### Assigned task
Repeat verbatim, and only, the lines of the data below, beginning at the line that contains "microscopy captured an" and stopping after the line that contains "staining of unremarkable".

[Dataset entries]
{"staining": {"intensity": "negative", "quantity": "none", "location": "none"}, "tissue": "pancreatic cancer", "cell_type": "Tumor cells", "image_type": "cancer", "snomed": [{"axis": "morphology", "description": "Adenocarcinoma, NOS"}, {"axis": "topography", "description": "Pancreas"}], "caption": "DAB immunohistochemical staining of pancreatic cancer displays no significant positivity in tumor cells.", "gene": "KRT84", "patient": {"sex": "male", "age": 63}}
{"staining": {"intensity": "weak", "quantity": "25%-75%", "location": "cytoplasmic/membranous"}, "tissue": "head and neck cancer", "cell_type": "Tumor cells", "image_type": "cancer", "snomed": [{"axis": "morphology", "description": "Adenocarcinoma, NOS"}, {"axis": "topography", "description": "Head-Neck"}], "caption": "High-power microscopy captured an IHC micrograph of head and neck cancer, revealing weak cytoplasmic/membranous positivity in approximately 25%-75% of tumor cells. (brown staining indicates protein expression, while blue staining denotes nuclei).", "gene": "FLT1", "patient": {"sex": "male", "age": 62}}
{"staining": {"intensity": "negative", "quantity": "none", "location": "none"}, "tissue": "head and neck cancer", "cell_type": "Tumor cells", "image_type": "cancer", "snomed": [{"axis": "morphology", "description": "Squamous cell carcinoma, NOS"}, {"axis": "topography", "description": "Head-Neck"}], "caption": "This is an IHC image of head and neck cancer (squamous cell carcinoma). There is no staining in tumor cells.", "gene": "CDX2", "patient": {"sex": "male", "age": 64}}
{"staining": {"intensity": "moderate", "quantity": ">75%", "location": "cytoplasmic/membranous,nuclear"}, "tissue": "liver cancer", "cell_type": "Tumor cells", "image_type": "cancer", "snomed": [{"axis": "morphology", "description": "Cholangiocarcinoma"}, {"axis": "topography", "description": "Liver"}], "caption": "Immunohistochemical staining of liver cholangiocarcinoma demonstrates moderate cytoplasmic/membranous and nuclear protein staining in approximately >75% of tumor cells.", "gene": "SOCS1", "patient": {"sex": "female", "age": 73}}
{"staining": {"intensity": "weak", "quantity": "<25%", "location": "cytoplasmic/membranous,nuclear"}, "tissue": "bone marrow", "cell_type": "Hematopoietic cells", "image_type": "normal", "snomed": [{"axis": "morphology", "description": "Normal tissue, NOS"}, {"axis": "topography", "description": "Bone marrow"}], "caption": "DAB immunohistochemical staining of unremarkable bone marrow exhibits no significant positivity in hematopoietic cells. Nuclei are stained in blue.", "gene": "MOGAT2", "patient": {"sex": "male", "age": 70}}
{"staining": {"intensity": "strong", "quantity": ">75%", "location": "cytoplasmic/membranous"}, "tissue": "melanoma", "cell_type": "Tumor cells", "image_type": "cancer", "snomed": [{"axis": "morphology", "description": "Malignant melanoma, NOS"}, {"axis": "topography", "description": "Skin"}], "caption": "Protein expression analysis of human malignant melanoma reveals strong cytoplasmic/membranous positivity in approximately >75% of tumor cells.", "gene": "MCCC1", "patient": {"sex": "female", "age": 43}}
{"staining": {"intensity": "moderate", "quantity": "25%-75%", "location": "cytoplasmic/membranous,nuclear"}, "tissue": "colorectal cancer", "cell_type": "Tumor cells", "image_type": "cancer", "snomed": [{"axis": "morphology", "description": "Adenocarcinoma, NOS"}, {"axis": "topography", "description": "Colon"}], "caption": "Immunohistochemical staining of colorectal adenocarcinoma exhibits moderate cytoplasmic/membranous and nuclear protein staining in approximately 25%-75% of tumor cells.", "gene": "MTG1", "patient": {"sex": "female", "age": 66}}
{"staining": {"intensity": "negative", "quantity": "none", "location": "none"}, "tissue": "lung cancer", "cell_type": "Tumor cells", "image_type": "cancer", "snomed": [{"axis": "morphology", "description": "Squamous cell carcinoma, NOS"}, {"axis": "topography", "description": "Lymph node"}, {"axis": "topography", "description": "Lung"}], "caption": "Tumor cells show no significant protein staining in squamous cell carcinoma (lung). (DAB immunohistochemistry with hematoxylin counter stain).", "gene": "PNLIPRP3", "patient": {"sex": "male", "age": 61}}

### Your response
{"staining": {"intensity": "weak", "quantity": "25%-75%", "location": "cytoplasmic/membranous"}, "tissue": "head and neck cancer", "cell_type": "Tumor cells", "image_type": "cancer", "snomed": [{"axis": "morphology", "description": "Adenocarcinoma, NOS"}, {"axis": "topography", "description": "Head-Neck"}], "caption": "High-power microscopy captured an IHC micrograph of head and neck cancer, revealing weak cytoplasmic/membranous positivity in approximately 25%-75% of tumor cells. (brown staining indicates protein expression, while blue staining denotes nuclei).", "gene": "FLT1", "patient": {"sex": "male", "age": 62}}
{"staining": {"intensity": "negative", "quantity": "none", "location": "none"}, "tissue": "head and neck cancer", "cell_type": "Tumor cells", "image_type": "cancer", "snomed": [{"axis": "morphology", "description": "Squamous cell carcinoma, NOS"}, {"axis": "topography", "description": "Head-Neck"}], "caption": "This is an IHC image of head and neck cancer (squamous cell carcinoma). There is no staining in tumor cells.", "gene": "CDX2", "patient": {"sex": "male", "age": 64}}
{"staining": {"intensity": "moderate", "quantity": ">75%", "location": "cytoplasmic/membranous,nuclear"}, "tissue": "liver cancer", "cell_type": "Tumor cells", "image_type": "cancer", "snomed": [{"axis": "morphology", "description": "Cholangiocarcinoma"}, {"axis": "topography", "description": "Liver"}], "caption": "Immunohistochemical staining of liver cholangiocarcinoma demonstrates moderate cytoplasmic/membranous and nuclear protein staining in approximately >75% of tumor cells.", "gene": "SOCS1", "patient": {"sex": "female", "age": 73}}
{"staining": {"intensity": "weak", "quantity": "<25%", "location": "cytoplasmic/membranous,nuclear"}, "tissue": "bone marrow", "cell_type": "Hematopoietic cells", "image_type": "normal", "snomed": [{"axis": "morphology", "description": "Normal tissue, NOS"}, {"axis": "topography", "description": "Bone marrow"}], "caption": "DAB immunohistochemical staining of unremarkable bone marrow exhibits no significant positivity in hematopoietic cells. Nuclei are stained in blue.", "gene": "MOGAT2", "patient": {"sex": "male", "age": 70}}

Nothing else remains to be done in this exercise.